= YOUR OBJECTIVE =
In the records below, the line with "(695, 472) none" opens the range and the line with "[548,618,612,634] // それとも -> (666, 1037) none" closes it; print that range exactly and nothing else.

= EXCERPTED RECORDS =
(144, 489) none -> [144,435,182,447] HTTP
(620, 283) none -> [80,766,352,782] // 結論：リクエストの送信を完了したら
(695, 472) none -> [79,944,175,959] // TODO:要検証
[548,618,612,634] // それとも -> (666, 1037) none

---

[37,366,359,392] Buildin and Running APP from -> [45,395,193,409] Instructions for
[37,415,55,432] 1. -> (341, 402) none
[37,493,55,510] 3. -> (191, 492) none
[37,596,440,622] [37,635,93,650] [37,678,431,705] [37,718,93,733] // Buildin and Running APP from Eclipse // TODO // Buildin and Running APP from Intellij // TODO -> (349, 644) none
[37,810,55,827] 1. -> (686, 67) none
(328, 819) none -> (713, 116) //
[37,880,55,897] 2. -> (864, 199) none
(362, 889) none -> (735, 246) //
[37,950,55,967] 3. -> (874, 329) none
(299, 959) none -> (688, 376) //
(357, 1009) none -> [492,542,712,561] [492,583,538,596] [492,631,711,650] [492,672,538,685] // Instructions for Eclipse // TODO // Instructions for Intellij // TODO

= EXERCISE ANSWER =
(695, 472) none -> [79,944,175,959] // TODO:要検証
[548,618,612,634] // それとも -> (666, 1037) none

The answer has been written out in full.